Carl Jung Believed Dreams are ‘Psychic Activity’ that Hold Deeper Meaning


    While many would consider dream interpretation to be new age nonsense, there have been many great minds that have studied the significance of our dreams. And aside from Sigmond Freud, no one has influenced dream studies more than Carl Jung.

    Of course, dream studies date back to 3000-4000 B.C, where dream interpretations were originally documented on tablets. Basically, as long as we have had the ability to communicate our dreams, we have strived and worked towards understanding them. However, it wasn’t until later that it became quite scientific.

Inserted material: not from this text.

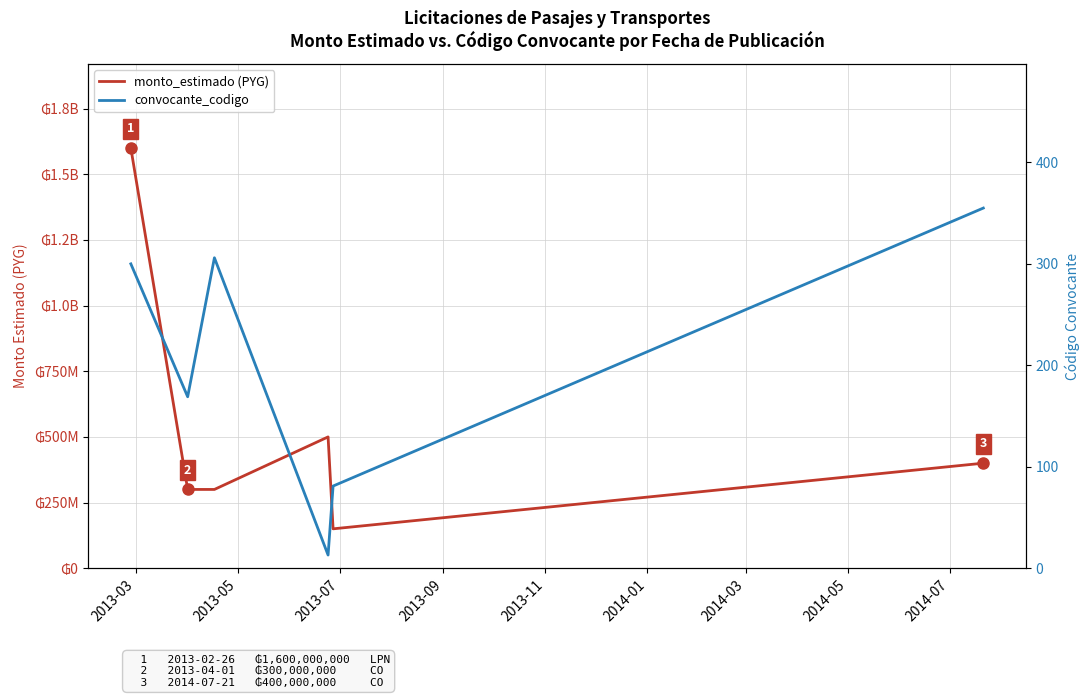

How many interior local valleys does the convocante_codigo series have?

2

    Jung was a psychoanalyst from Zurich, Switzerland that was a friend and follower of Freud. However, as he worked closely with Freud, he also began to create his own notions and ideals regarding dreams and psychoanalysis. The two later separated, as Jung’s findings directly opposed Freud’s.

    Basically, according to Jung, dreams reveal more than they make secret, and they are our imagination expressing itself through mythic narratives. While Freud maintained that dreams were designed to be secretive, Jung actively disagreed. Due to this, he also disagreed with Freud’s belief that our dreams are merely a release of our hidden sexual desires.

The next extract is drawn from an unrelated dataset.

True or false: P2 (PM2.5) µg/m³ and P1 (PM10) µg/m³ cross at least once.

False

    On the contrary, Jung believed that our dreams were actually an extension of our intuition and could be used to give us insight into our daily lives. Furthermore, he believed that people should analyze their own dreams, think about them, and meditate on them and work diligently to get information from them. 

    You see, dreams are involuntary actions of our unconscious mind that come together in symbols and pictures. In order to decipher those pictures, Jung used a method that was quite similar to that used to decipher regular symbols.

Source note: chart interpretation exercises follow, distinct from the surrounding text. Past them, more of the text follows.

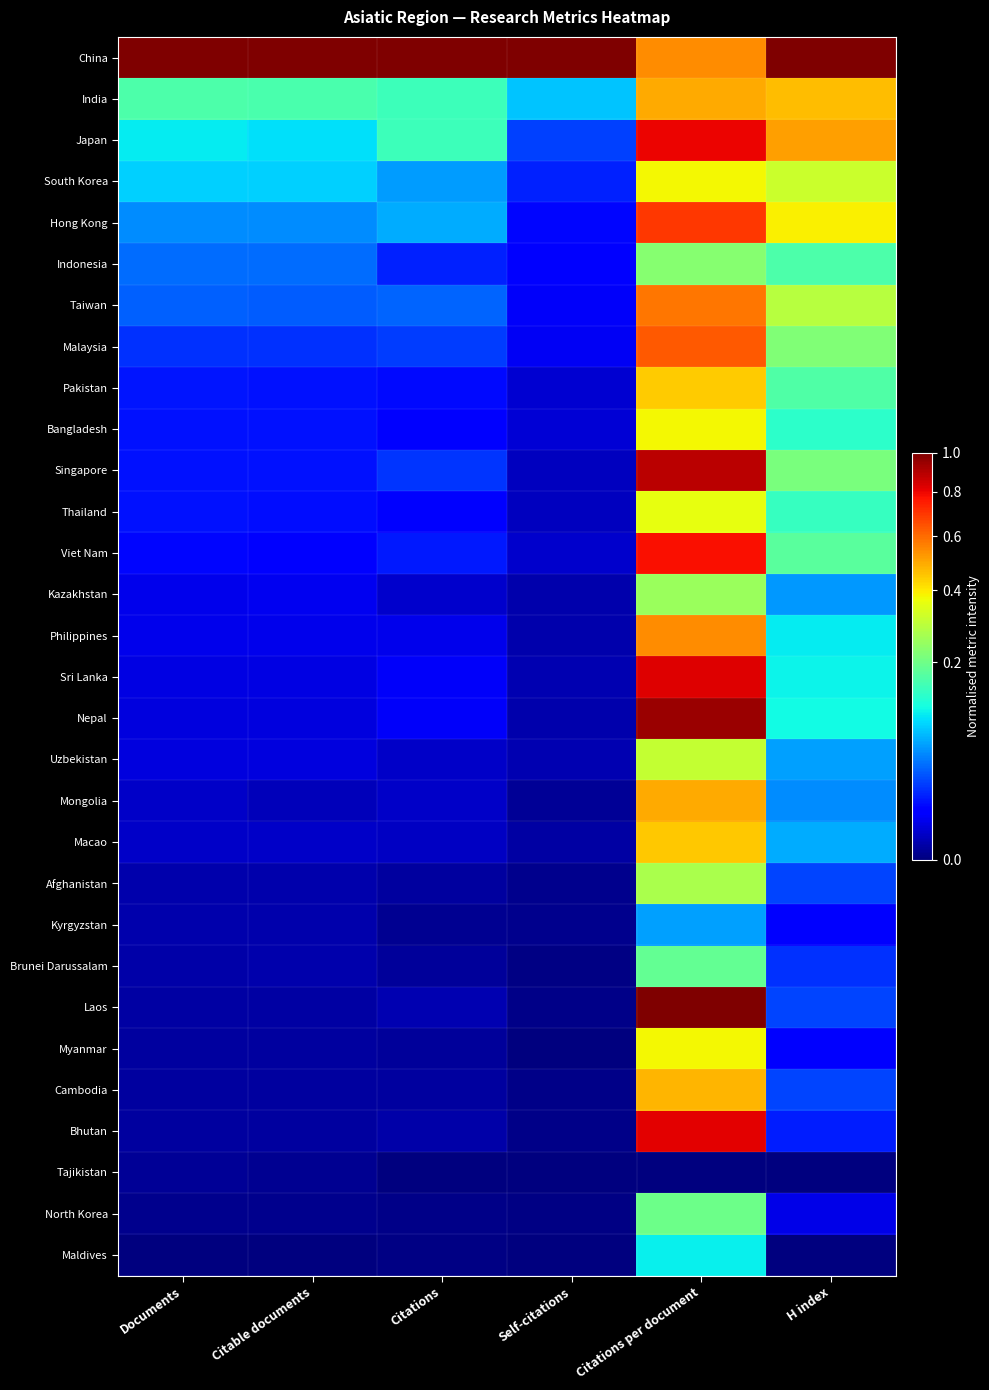

Reading left to right, extract all data points from this chart.

China: Documents=1.0	Citable documents=1.0	Citations=1.0	Self-citations=1.0	Citations per document=0.5	H index=1.0
India: Documents=0.2	Citable documents=0.2	Citations=0.1	Self-citations=0.1	Citations per document=0.5	H index=0.5
Japan: Documents=0.1	Citable documents=0.1	Citations=0.1	Self-citations=0.0	Citations per document=0.8	H index=0.5
South Korea: Documents=0.1	Citable documents=0.1	Citations=0.1	Self-citations=0.0	Citations per document=0.4	H index=0.3
Hong Kong: Documents=0.1	Citable documents=0.1	Citations=0.1	Self-citations=0.0	Citations per document=0.7	H index=0.4
Indonesia: Documents=0.0	Citable documents=0.0	Citations=0.0	Self-citations=0.0	Citations per document=0.2	H index=0.2
Taiwan: Documents=0.0	Citable documents=0.0	Citations=0.0	Self-citations=0.0	Citations per document=0.6	H index=0.3
Malaysia: Documents=0.0	Citable documents=0.0	Citations=0.0	Self-citations=0.0	Citations per document=0.6	H index=0.2
Pakistan: Documents=0.0	Citable documents=0.0	Citations=0.0	Self-citations=0.0	Citations per document=0.4	H index=0.2
Bangladesh: Documents=0.0	Citable documents=0.0	Citations=0.0	Self-citations=0.0	Citations per document=0.4	H index=0.1
Singapore: Documents=0.0	Citable documents=0.0	Citations=0.0	Self-citations=0.0	Citations per document=0.9	H index=0.2
Thailand: Documents=0.0	Citable documents=0.0	Citations=0.0	Self-citations=0.0	Citations per document=0.4	H index=0.1
Viet Nam: Documents=0.0	Citable documents=0.0	Citations=0.0	Self-citations=0.0	Citations per document=0.8	H index=0.2
Kazakhstan: Documents=0.0	Citable documents=0.0	Citations=0.0	Self-citations=0.0	Citations per document=0.3	H index=0.1
Philippines: Documents=0.0	Citable documents=0.0	Citations=0.0	Self-citations=0.0	Citations per document=0.5	H index=0.1
Sri Lanka: Documents=0.0	Citable documents=0.0	Citations=0.0	Self-citations=0.0	Citations per document=0.8	H index=0.1
Nepal: Documents=0.0	Citable documents=0.0	Citations=0.0	Self-citations=0.0	Citations per document=0.9	H index=0.1
Uzbekistan: Documents=0.0	Citable documents=0.0	Citations=0.0	Self-citations=0.0	Citations per document=0.3	H index=0.1
Mongolia: Documents=0.0	Citable documents=0.0	Citations=0.0	Self-citations=0.0	Citations per document=0.5	H index=0.1
Macao: Documents=0.0	Citable documents=0.0	Citations=0.0	Self-citations=0.0	Citations per document=0.4	H index=0.1
Afghanistan: Documents=0.0	Citable documents=0.0	Citations=0.0	Self-citations=0.0	Citations per document=0.3	H index=0.0
Kyrgyzstan: Documents=0.0	Citable documents=0.0	Citations=0.0	Self-citations=0.0	Citations per document=0.1	H index=0.0
Brunei Darussalam: Documents=0.0	Citable documents=0.0	Citations=0.0	Self-citations=0.0	Citations per document=0.2	H index=0.0
Laos: Documents=0.0	Citable documents=0.0	Citations=0.0	Self-citations=0.0	Citations per document=1.0	H index=0.0
Myanmar: Documents=0.0	Citable documents=0.0	Citations=0.0	Self-citations=0.0	Citations per document=0.4	H index=0.0
Cambodia: Documents=0.0	Citable documents=0.0	Citations=0.0	Self-citations=0.0	Citations per document=0.5	H index=0.0
Bhutan: Documents=0.0	Citable documents=0.0	Citations=0.0	Self-citations=0.0	Citations per document=0.8	H index=0.0
Tajikistan: Documents=0.0	Citable documents=0.0	Citations=0.0	Self-citations=0.0	Citations per document=0.0	H index=0.0
North Korea: Documents=0.0	Citable documents=0.0	Citations=0.0	Self-citations=0.0	Citations per document=0.2	H index=0.0
Maldives: Documents=0.0	Citable documents=0.0	Citations=0.0	Self-citations=0.0	Citations per document=0.1	H index=0.0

    For example, while anyone could dream of a mother, the idea of a mother is different to each individual. With that being said, one person may envision a mother as a caring individual, while another may reconcile the image of a mother with an abusive figure. It all depends on the individual. However, each dream symbol must be understood in order to create a bigger picture. Going further, dreams can connect to one another and because of that, oftentimes, our dreams come together to create a much bigger picture.

    Jung believed that our unconscious mind connected with our conscious mind during our dreams to bring us knowledge. He called them ‘psychic activity,’ and believed that they were quite significant. And I tend to agree with Jung, as when we go to sleep, our unconscious mind puts together a story with various pictures, thoughts, feelings, and unresolved situations. When broken apart, piece by piece, we can use these symbols to decipher our unconscious.